Off-the-record briefings are useful in disguising the source of an official statement, but they still indicate that information emanates from official sources. Early NIO broadsheets and leaflets often used the words of public figures who might be thought to be independent, or critical, of the state. For example, the then director of British Information Services in New York said in 1973 that:

Some of the most effective material in this context comes from Dublin: from the statements of the last Prime Minister, Mr Lynch, the Cardinal, Cardinal Conway, and the former Irish Minister of Justice, Mr O'Malley, particularly on such matters as denouncing the support given in the USA to the IRA in way of funds (Commons Expenditure Committee 1973:18).

The philosophy of this approach was explained in the confidential planning notes of the film Northern Ireland Chronicle which were leaked in 1981. It argued that statements about the criminality of those convicted for 'scheduled' offences would be 'far more cogently made by, say, a Catholic bishop than... by any on-or-off-screen Government spokesman'. Interviewees from the British Government might not be convincing, but, Unionist politicians too were out, particularly since the target audience for the film was the US.[1] The Unionists:

are the people whom the film's target audience... would be most inclined to reject. That Molyneaux would speak out against the IRA is obvious; that, say, John Hume or Bishop Daly would might be a revelation. These are the people who, in terms of the film, will carry the most authority and have the most 'muscle' (cited in Curtis 1984a:200).
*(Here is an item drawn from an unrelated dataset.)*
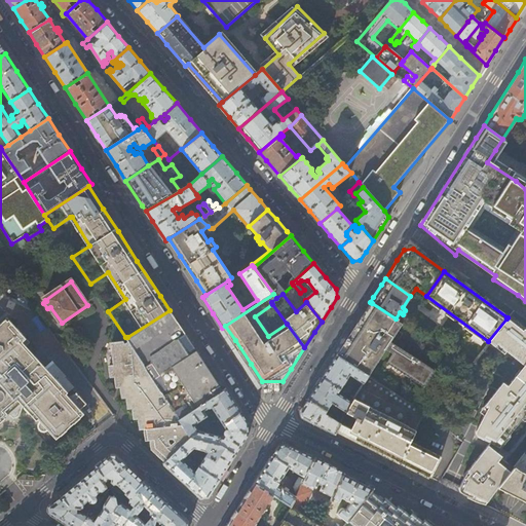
[(391,341),(403,324),(396,318),(372,303),(338,357),(367,374),(368,375),(385,348),(393,353),(387,363),(424,386),(436,370),(391,341)]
On occasion the Northern Ireland Office will use journalists as proxies either by distributing their writings, citing them in publicity material, inviting them to social events or even to act as witnesses in court cases. The Belfast journalist, Martin Dillon, has recounted the British government's invitation to him to give evidence in the US at court hearings held to consider the extradition of Republican prisoner Joe Doherty. One 'classified' British government memorandum he received, while making a decision about whether to testify, revealed government strategy, outlined at a meeting in July 1983:

It would be prudent for the Northern Ireland Office during the peiod leading up to the defence's response to our depositions, th give thought to possible witnesses on the general situation in the Province at the time of Doherty's offences. It would be important for any such witness to be dissociated from the British Government, and for him to be able to paint a picture of declining violence and impartial law enforcement and judicial procedures. While such high profile figures as Conor Cruise O'Brien, Lord Fitt or Robert Kee could be difficult to land, the bigger the 'fish' the better (Dillon 1992a: xxvi).
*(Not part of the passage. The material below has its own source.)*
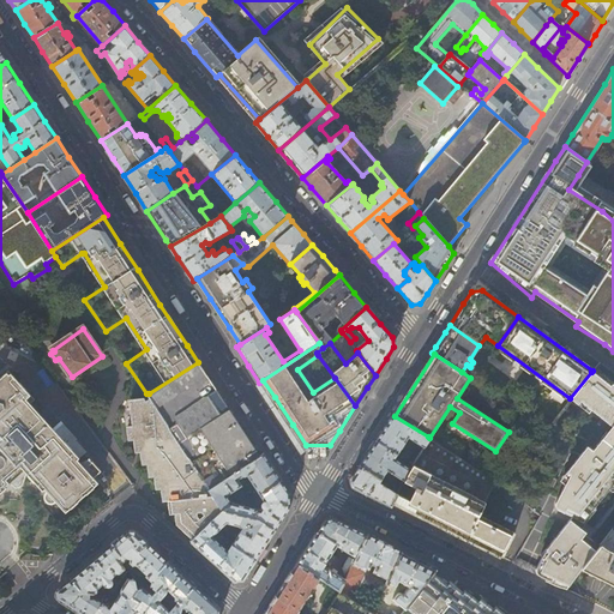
[(216,390),(198,362),(149,393),(168,422),(168,426),(187,456),(190,457),(210,488),(259,456),(250,441),(238,423),(216,390)]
In the event Dillon declined the offer and his place was taken by Professor Paul Wilkinson of St Andrews University.

The constant attention paid to the right message delivered by the right person is also influenced by the mode of delivery. Thus, 'for years the Foreign Office was criticised for failing to put across the government's case on Ulster, sending diplomats with plummy accents to defend the thesis that Ulster people really did want "the British to stay"'[2] The solution was to send the press officer from the Department of the Environment in Belfast on a four year secondment. Cyril Gray was clear about the advantages of not having a 'plummy' accent:

I find it quite remarkable the impact that an obvious Irish accent has on often very difficult Irish-American audiences. They may be many generations out from Ireland, they have a very imperfect, inaccurate knowledge of Ireland. Nonetheless, they do ask very detailed questions at all times and, to be frank, it's the only kind of detail you could know if you are yourself Irish and have been there.[3]


  1. An updated version of Northern Ireland Chronicle was made after the signing of the Anglo-Irish Agreement in 1985 and is still (in 1993) on the catalogue of the London Television Service at the COI which produces films for the FCO to distribute overseas.
  2. Jenkins and Sloman 1985:83.
  3. cited in Jenkins and Sloman 1985:83.